#### Dataset extract:
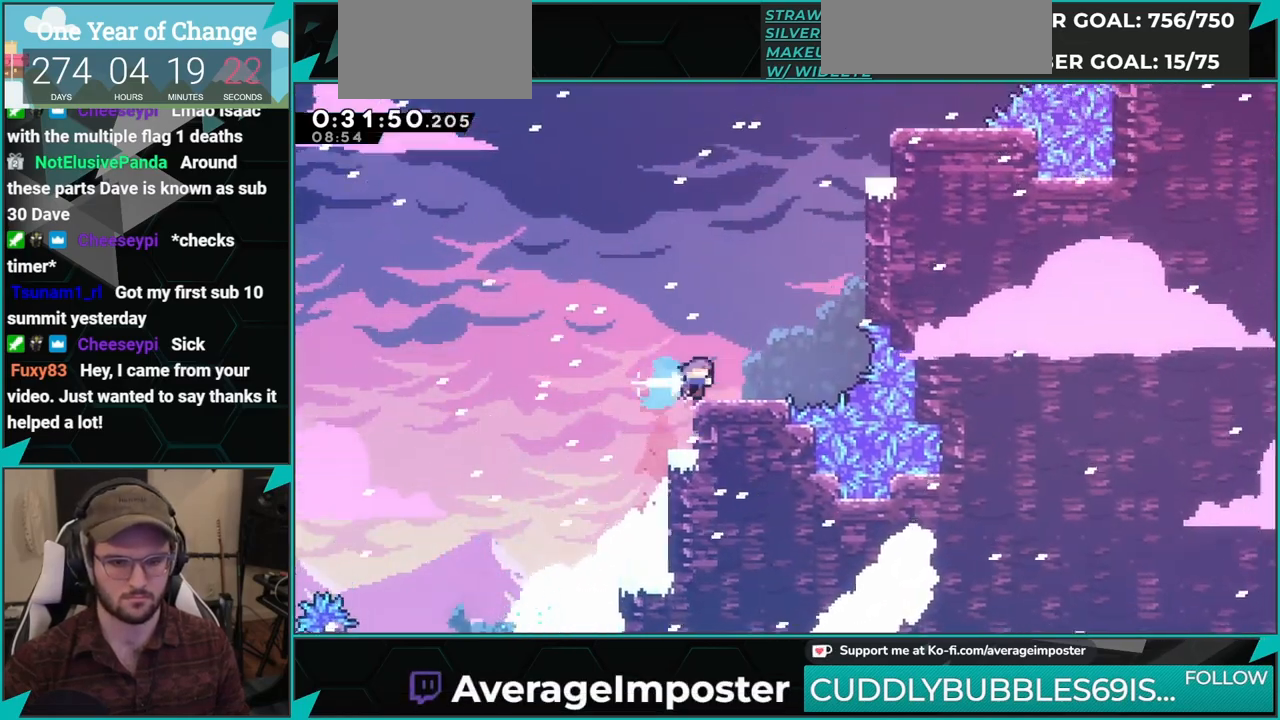
{"buttons": ["DPAD_UP", "DPAD_RIGHT"], "left_stick": "center", "events": [[50, "DPAD_RIGHT", "up"], [83, "A", "down"], [83, "X", "up"], [117, "DPAD_UP", "down"], [200, "X", "down"], [217, "A", "up"], [400, "X", "up"], [484, "DPAD_RIGHT", "down"]]}
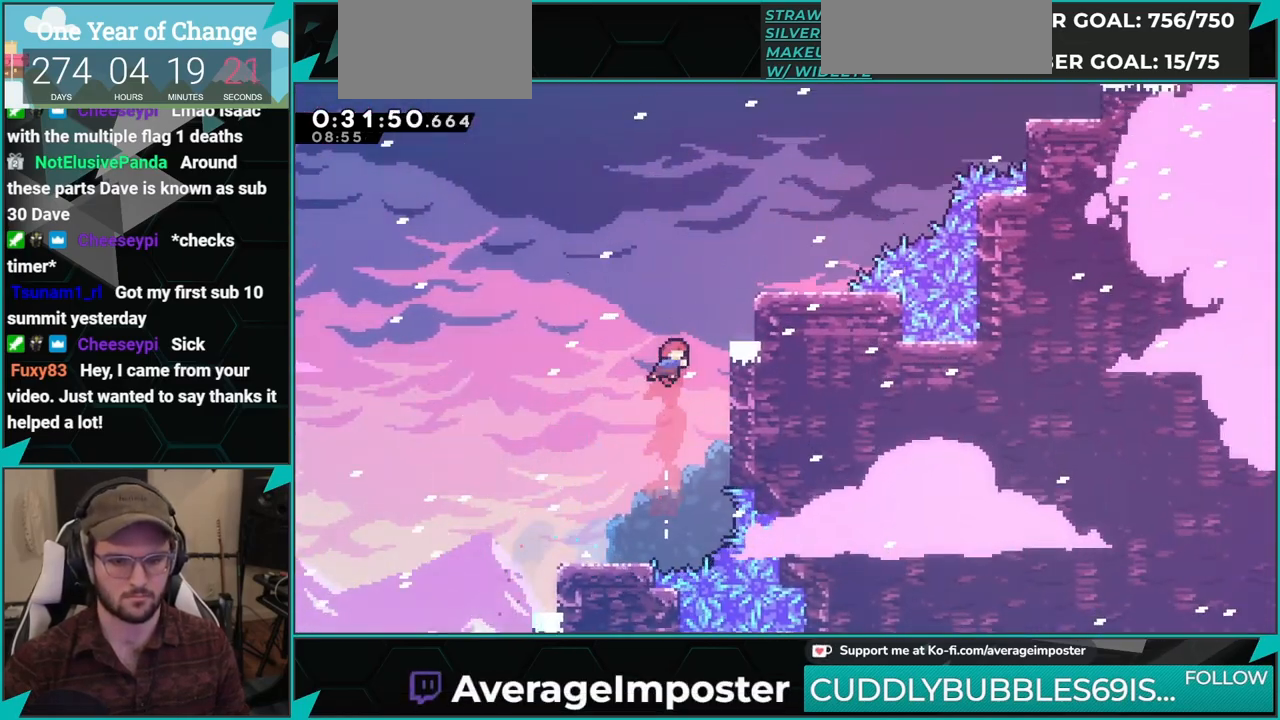
{"buttons": ["A", "DPAD_RIGHT"], "left_stick": "center", "events": [[17, "X", "down"], [234, "X", "up"], [251, "DPAD_RIGHT", "up"], [284, "DPAD_UP", "up"], [418, "DPAD_RIGHT", "down"], [501, "A", "down"]]}
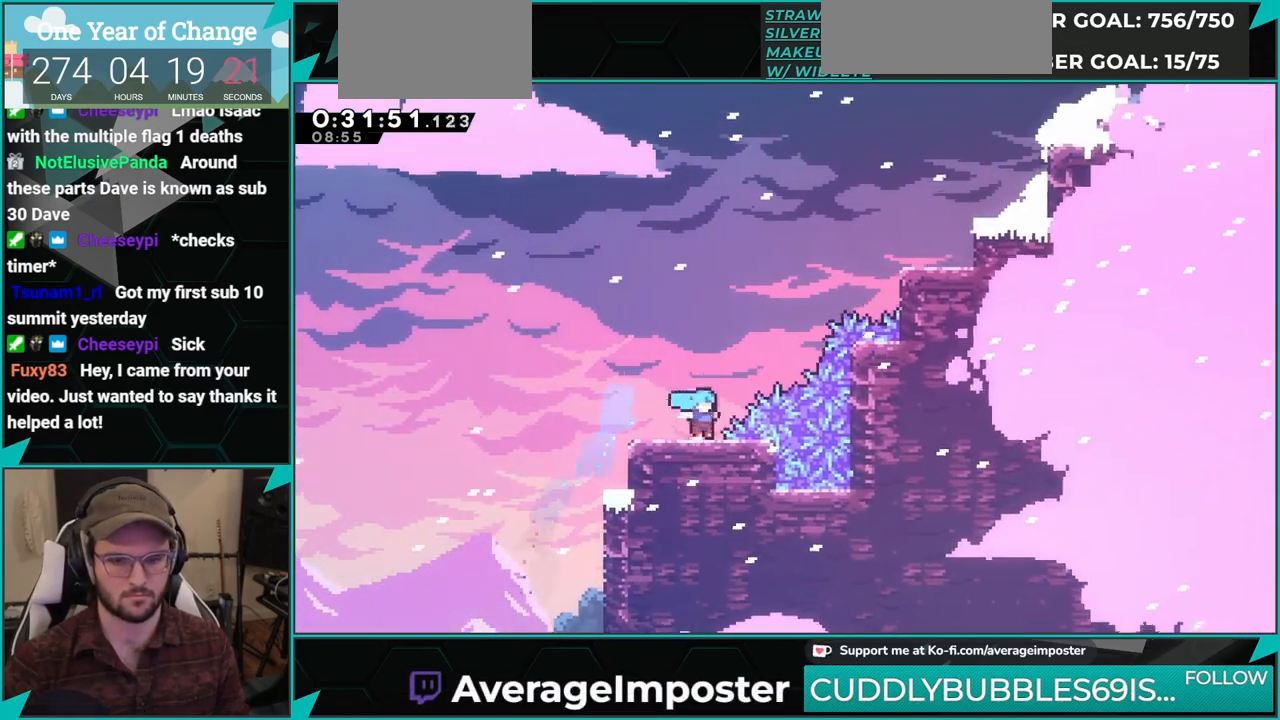
{"buttons": ["DPAD_UP", "DPAD_RIGHT"], "left_stick": "center", "events": [[33, "DPAD_RIGHT", "up"], [300, "DPAD_UP", "down"], [317, "DPAD_RIGHT", "down"], [350, "A", "up"], [350, "X", "down"], [500, "X", "up"]]}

#### Problem details:
Across all the lines above, repeat the wording exactly and omit the pictures.

#### Task output:
{"buttons": ["DPAD_UP", "DPAD_RIGHT"], "left_stick": "center", "events": [[50, "DPAD_RIGHT", "up"], [83, "A", "down"], [83, "X", "up"], [117, "DPAD_UP", "down"], [200, "X", "down"], [217, "A", "up"], [400, "X", "up"], [484, "DPAD_RIGHT", "down"]]}
{"buttons": ["A", "DPAD_RIGHT"], "left_stick": "center", "events": [[17, "X", "down"], [234, "X", "up"], [251, "DPAD_RIGHT", "up"], [284, "DPAD_UP", "up"], [418, "DPAD_RIGHT", "down"], [501, "A", "down"]]}
{"buttons": ["DPAD_UP", "DPAD_RIGHT"], "left_stick": "center", "events": [[33, "DPAD_RIGHT", "up"], [300, "DPAD_UP", "down"], [317, "DPAD_RIGHT", "down"], [350, "A", "up"], [350, "X", "down"], [500, "X", "up"]]}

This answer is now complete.